• QUESTIONS ON THE MATERIAL:
- a) How does the query graph generator text say relations in the database are modelled?
- b) Please translate this sentence from the query graph generator text into Spanish: "Complete query graphs have not been considered in research as far as we know."
- c) Reproduce the query graph generator text from "## Synthetic workloads" up to and including "as we know.", switching "workloads" to "datasets".

• EXTRACT:
____

# Query graph generator

This code generates query graphs in similar manner as described in the paper _[Adaptive Optimization of Very Large Join Queries](https://dl.acm.org/doi/pdf/10.1145/3183713.3183733)_ and in _[Heuristic and Randomized Optimization for the Join Ordering Problem](https://link.springer.com/content/pdf/10.1007/s007780050040.pdf)_. Relations in the database are simply modelled as positive integers which is the default for networkx. Besides the graph, we create cardinality distribution over the relations in the query. This distribution is given as a list of positive integers where the cardinality stored in the list index $i$, corresponds to the table $i$ in the graph.

TODO benchmarks: TPC-H, TPC-DS, LDBC, JOB, SQLite

## Synthetic workloads

We generate larger synthetic workloads. This generation process follows the idea from the paper _[Adaptive Optimization of Very Large Join Queries](https://dl.acm.org/doi/pdf/10.1145/3183713.3183733)_. Besides, chain, star, cycle and grid query graphs, we generate complete graphs which demonstrate the hardest case to optimize. Complete query graphs have not been considered in research as far as we know.

____

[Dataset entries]
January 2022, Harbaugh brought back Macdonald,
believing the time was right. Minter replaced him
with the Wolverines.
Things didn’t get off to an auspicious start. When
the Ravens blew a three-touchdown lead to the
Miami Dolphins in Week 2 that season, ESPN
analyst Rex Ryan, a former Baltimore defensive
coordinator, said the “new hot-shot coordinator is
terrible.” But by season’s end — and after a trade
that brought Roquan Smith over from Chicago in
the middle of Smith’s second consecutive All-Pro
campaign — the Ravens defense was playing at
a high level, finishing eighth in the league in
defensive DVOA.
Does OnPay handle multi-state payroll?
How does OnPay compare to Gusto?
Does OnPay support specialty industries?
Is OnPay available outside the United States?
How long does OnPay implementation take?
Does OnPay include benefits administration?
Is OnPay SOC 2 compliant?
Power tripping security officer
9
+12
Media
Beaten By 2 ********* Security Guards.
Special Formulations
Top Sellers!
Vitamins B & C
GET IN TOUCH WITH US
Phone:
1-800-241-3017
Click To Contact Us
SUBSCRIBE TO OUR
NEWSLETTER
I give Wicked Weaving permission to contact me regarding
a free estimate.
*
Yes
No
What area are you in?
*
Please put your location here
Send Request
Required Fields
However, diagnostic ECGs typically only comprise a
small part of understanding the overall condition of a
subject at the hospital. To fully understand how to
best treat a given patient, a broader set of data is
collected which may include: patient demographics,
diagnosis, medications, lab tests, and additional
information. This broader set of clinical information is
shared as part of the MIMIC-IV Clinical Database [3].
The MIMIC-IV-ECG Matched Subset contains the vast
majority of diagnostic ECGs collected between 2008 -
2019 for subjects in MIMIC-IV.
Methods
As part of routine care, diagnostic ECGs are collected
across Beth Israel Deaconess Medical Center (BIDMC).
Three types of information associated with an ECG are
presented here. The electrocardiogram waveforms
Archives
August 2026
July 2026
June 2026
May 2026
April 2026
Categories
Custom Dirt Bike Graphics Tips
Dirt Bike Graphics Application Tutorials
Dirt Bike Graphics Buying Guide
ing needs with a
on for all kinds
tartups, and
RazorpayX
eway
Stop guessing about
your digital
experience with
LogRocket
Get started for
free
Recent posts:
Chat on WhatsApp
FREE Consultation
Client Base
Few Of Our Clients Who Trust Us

____

• SOLUTIONS TO THE PROBLEMS:
- a) As positive integers, which is the default for networkx.

- b) Hasta donde sabemos, los grafos de consulta completos no se han considerado en la investigación.

- c)
## Synthetic datasets

We generate larger synthetic datasets. This generation process follows the idea from the paper _[Adaptive Optimization of Very Large Join Queries](https://dl.acm.org/doi/pdf/10.1145/3183713.3183733)_. Besides, chain, star, cycle and grid query graphs, we generate complete graphs which demonstrate the hardest case to optimize. Complete query graphs have not been considered in research as far as we know.